4. Judicial Estoppel
Judicial estoppel is a fairness doctrine that prevents a party from:
- taking one legal position in a court case, and
- later taking the opposite position in another case,
if:
- the positions are clearly inconsistent,
- a court accepted the first position, and
- the shift is not accidental or based on new information.
In this case, the defendants argued Cadence had previously claimed to be headquartered in Houston (for jurisdictional purposes) and should not now be allowed to claim its principal place of business is in Tupelo. The court found no clear inconsistency between saying that one office is the “corporate headquarters” and another is the “principal place of business” for the bank’s operations.
5. Guaranties and Early-Release Clauses
A guaranty is a promise by a third party (the guarantor) to pay or perform if the primary obligor (the borrower) fails to do so. An early‑release clause is a contract term that allows the guarantor to be released from this obligation if certain conditions occur—often tied to the borrower’s good performance for a fixed period.
Those conditions might include:
- the borrower not being in default;
- the borrower meeting financial targets for several consecutive quarters; and
- the lender formally confirming that those targets were met.
Courts treat these as strict conditions. If any part is not satisfied, the guarantor remains liable.
6. Default, Waiver, and Conditional Waiver Fees
A borrower is “in default” when it fails to do what the loan contract requires—such as failing to make a payment on time. Sometimes, lenders agree to waive a default if the borrower meets new conditions, such as:
- paying a “waiver fee,” or
- performing additional covenants.
If those new conditions are not met—e.g., the waiver fee is never paid—the default is not actually waived and continues to exist, with consequences for guarantors and future enforcement.
7. Summary Judgment
Summary judgment is a procedure to resolve a case (or parts of it) without a trial when there is:
- no real dispute about the key facts, and
- the moving party is entitled to win under the law.

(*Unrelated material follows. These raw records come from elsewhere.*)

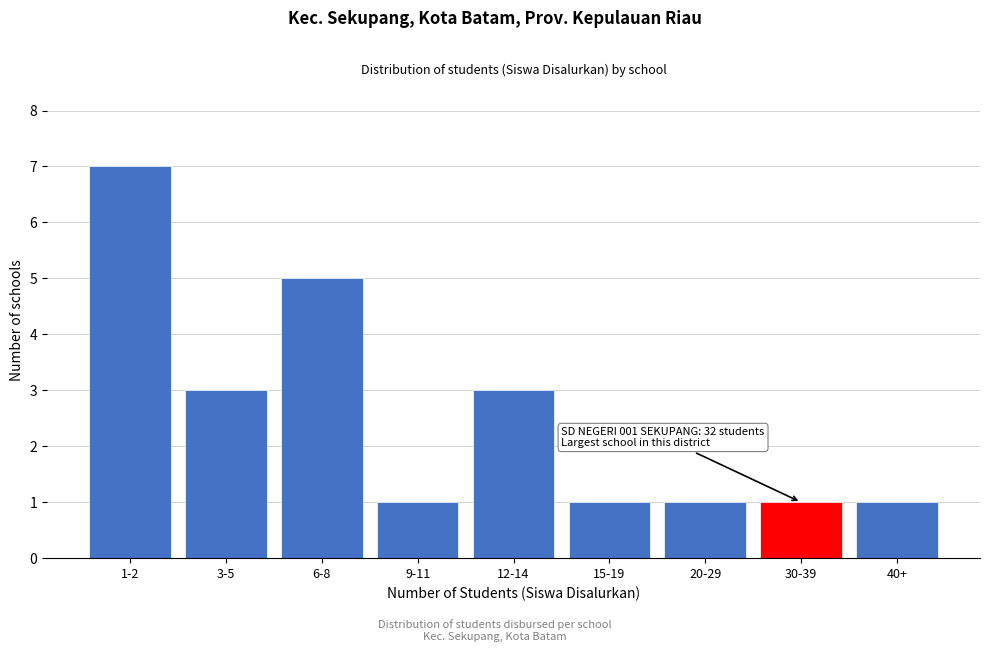

Reading right to left, transcribe all the data shown in this chart.

40+=1	30-39=1	20-29=1	15-19=1	12-14=3	9-11=1	6-8=5	3-5=3	1-2=7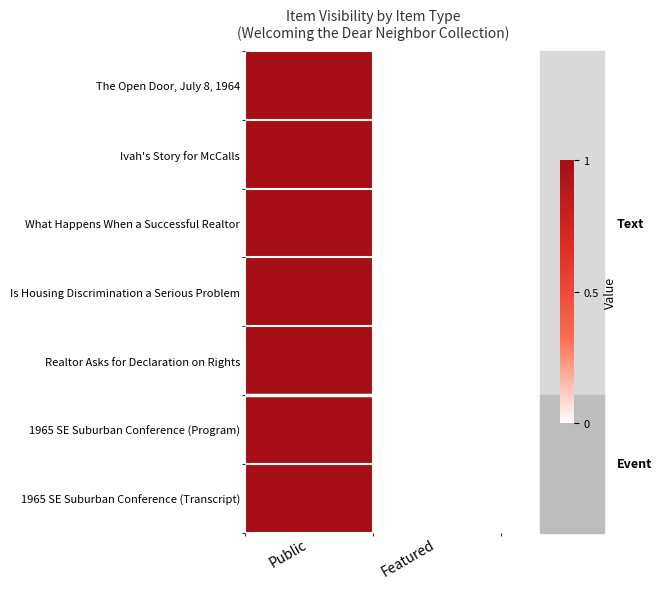

Reading left to right, list all the values displayed in this chart.

The Open Door, July 8, 1964: Public=1	Featured=0
Ivah's Story for McCalls: Public=1	Featured=0
What Happens When a Successful Realtor: Public=1	Featured=0
Is Housing Discrimination a Serious Problem: Public=1	Featured=0
Realtor Asks for Declaration on Rights: Public=1	Featured=0
1965 SE Suburban Conference (Program): Public=1	Featured=0
1965 SE Suburban Conference (Transcript): Public=1	Featured=0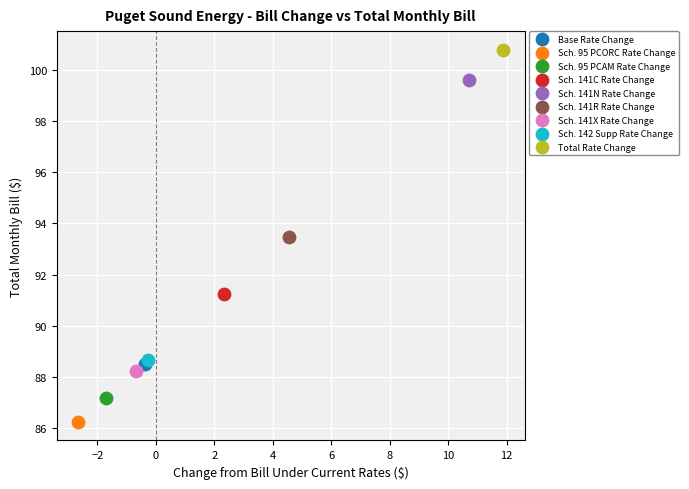

What are all the series names shown in the legend?

Base Rate Change, Sch. 95 PCORC Rate Change, Sch. 95 PCAM Rate Change, Sch. 141C Rate Change, Sch. 141N Rate Change, Sch. 141R Rate Change, Sch. 141X Rate Change, Sch. 142 Supp Rate Change, Total Rate Change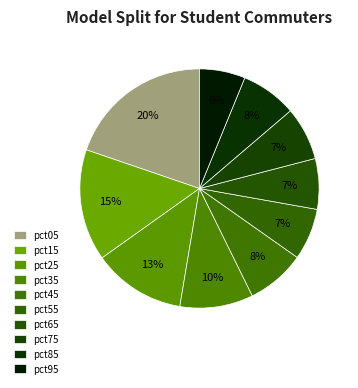

How much of the chart is everything except pct95?

93.8%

The party opposing summary judgment must show real evidence—documents, sworn testimony, admissions, etc.—that creates a genuine factual dispute. Mere argument, speculation, or ambiguous documents are not enough.
VI. Conclusion
Cadence Bank v. Bridgelink reinforces two important principles in federal civil litigation.
First, it offers a careful, fact‑intensive application of the Hertz nerve‑center test to a multi‑headquartered financial institution. By focusing on the actual location of executive decision‑making, board activity, and management committee meetings, the Fifth Circuit confirms that:
- public branding or ambiguous references to “corporate headquarters” do not control; and
- even complex, multi‑state institutions have a single principal place of business for diversity‑jurisdiction purposes.
Second, the opinion underscores the strict enforcement of guarantor early‑release clauses and conditional waivers under Texas contract law. Guarantors bear the burden of demonstrating:
- that defaults were actually cured or waived in accordance with contractual conditions; and
- that each prerequisite to early release—such as lender “confirmation” of compliance—was fully and unambiguously satisfied.
Mere acknowledgement that compliance documents were received, absent a clear approval, will not suffice. Nor will informal understandings or incomplete performance of waiver conditions. In commercial lending practice, the message is clear: if a release provision depends on precise steps being taken and confirmed, those steps must be documented rigorously.
For jurisdictional doctrine and commercial law alike, Cadence Bank v. Bridgelink serves both as a clarification of existing principles and a practical guide to how courts will apply them in high‑stakes banking and guaranty disputes.